- **Aim of the exercise**
Retype the passage on lying exactly, starting at "Even though liars" and ending at "becomes their prison.".

- **Provided passage**
+--
Notice how she answers a question with question, immediately puts the husband on the defensive, makes him defend his love for her and the implied lack of loyalty, and finally finishes him off by telling him that he is 'horrible' as though this insult was due to his actions. *AND* notice, most of all, how she never answers the question and turns it around so that he will be thrown off balance. In a conversation like this, it is unlikely that the question of 'trust', which is crucial to a marriage, will ever get discussed; in particular, the reasons, that the husband does not trust the wife, will never be examined. And, of course, this conversation will get nowhere, so that there will be no communication or increased understanding. In fact the point of the wife's reply is to stop communication and keep things just as they are, with her in control and nothing resolved or revealed.

I believe that liars think they are superior to others. They have an elitist attitude like many abusive and self-centered people. Their point-of-view might be like this: I am not constrained by the mundane 'real world'; people who do are overly practical and boring. I live on a higher plane where others believe what I create. If they chose to believe it, that demonstrates the truth of the picture I have painted.

Respect or a lack of respect is also important. While liars work hard at convincing spouses, friends, etc. of their lies, they do not respect those whom they fool. Their sense of superiority grows at the expense of those they trick. They can even become patronizing to people close to them, treating them like children or simpletons.

Liars use other verbal tactics as well (see the previous blog entry) such as going off on tangents or changing the subject or pressing a person's buttons to make sure that liars keep control of the conversation. These are diversionary tactics and work well to get away from a touchy subject they do not want to discuss.

My first wife and I communicated very well when it came to art, such as movies, plays, music and painting. This was one area that we continued to share throughout our marriage. The reason, I think, is that these were usually works of fiction or invention. These, therefore, were safe areas that we could explore without the danger of getting into personal areas that she was afraid of.

Even though liars think they are superior, they can never relax. Because they lie, they know that others lie as well. Therefore they are constantly vigilant, looking for lies that others are telling. In addition, they must always be on guard and defend their own lies. It is a strange existence where the control they think they gained through lies, becomes their prison.

Wednesday, March 07, 2007

Abuse And Lies: The Art Of Lying

This Is Part Of The AbusiveLove.com Website

Like any good artist she learned to lie at an early age. And like any good artist she lived her lies.
+--
- **Provided material**
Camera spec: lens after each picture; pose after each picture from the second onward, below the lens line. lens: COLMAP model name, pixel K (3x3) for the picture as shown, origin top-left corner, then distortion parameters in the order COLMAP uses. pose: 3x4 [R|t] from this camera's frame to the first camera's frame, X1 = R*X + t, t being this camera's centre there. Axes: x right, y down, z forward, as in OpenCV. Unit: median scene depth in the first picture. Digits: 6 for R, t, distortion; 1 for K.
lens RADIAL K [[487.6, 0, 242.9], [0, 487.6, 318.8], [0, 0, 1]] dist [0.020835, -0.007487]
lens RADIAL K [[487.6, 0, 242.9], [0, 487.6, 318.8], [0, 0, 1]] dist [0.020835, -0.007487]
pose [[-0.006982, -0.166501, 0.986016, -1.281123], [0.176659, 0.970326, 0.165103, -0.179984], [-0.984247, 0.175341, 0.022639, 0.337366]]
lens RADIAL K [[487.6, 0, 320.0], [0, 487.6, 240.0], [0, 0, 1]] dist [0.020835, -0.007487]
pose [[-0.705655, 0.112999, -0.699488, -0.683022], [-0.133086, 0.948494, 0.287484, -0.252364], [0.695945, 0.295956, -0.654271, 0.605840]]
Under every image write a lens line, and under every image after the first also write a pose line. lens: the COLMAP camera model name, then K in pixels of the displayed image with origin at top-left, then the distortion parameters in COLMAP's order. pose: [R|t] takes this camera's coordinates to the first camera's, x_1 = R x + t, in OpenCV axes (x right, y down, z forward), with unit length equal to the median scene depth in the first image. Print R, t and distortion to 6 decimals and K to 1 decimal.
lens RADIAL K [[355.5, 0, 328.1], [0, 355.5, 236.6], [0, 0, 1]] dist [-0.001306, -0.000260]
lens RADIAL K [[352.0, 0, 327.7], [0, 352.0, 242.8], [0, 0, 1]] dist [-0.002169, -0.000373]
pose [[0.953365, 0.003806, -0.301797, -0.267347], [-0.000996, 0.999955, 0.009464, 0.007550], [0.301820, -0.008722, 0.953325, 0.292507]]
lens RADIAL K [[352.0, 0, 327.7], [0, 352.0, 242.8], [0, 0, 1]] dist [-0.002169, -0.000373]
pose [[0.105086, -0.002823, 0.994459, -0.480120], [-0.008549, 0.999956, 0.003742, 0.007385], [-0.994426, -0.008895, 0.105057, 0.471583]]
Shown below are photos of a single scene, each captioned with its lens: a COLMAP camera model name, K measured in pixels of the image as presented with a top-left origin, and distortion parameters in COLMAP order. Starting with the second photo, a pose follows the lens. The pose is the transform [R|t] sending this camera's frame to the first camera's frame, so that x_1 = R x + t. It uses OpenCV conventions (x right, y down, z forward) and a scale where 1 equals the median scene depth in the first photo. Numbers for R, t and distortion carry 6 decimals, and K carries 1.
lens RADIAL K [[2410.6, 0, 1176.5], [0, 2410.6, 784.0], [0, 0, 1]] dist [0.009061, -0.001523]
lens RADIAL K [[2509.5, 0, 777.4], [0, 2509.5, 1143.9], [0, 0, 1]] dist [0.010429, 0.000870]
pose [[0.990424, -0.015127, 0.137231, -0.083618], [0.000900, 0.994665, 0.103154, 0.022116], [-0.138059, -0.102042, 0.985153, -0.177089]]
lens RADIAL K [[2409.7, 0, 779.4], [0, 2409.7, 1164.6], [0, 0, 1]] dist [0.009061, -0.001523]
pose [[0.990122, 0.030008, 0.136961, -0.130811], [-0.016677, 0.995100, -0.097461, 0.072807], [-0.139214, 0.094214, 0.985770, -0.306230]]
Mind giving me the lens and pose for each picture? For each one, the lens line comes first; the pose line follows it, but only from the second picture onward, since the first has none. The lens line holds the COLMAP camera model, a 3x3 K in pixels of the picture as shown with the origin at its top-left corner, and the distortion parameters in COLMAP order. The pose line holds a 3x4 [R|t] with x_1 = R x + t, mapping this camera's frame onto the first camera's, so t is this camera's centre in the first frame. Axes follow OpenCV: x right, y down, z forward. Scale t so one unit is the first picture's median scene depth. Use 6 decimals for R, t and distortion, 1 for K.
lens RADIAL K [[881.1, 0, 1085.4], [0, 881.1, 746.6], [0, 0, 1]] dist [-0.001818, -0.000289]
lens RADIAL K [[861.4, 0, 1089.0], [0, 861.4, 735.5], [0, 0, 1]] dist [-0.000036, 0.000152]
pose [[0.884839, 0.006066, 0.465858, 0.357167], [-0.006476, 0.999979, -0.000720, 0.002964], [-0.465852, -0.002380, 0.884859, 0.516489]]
+--
- **Exercise output**
Even though liars think they are superior, they can never relax. Because they lie, they know that others lie as well. Therefore they are constantly vigilant, looking for lies that others are telling. In addition, they must always be on guard and defend their own lies. It is a strange existence where the control they think they gained through lies, becomes their prison.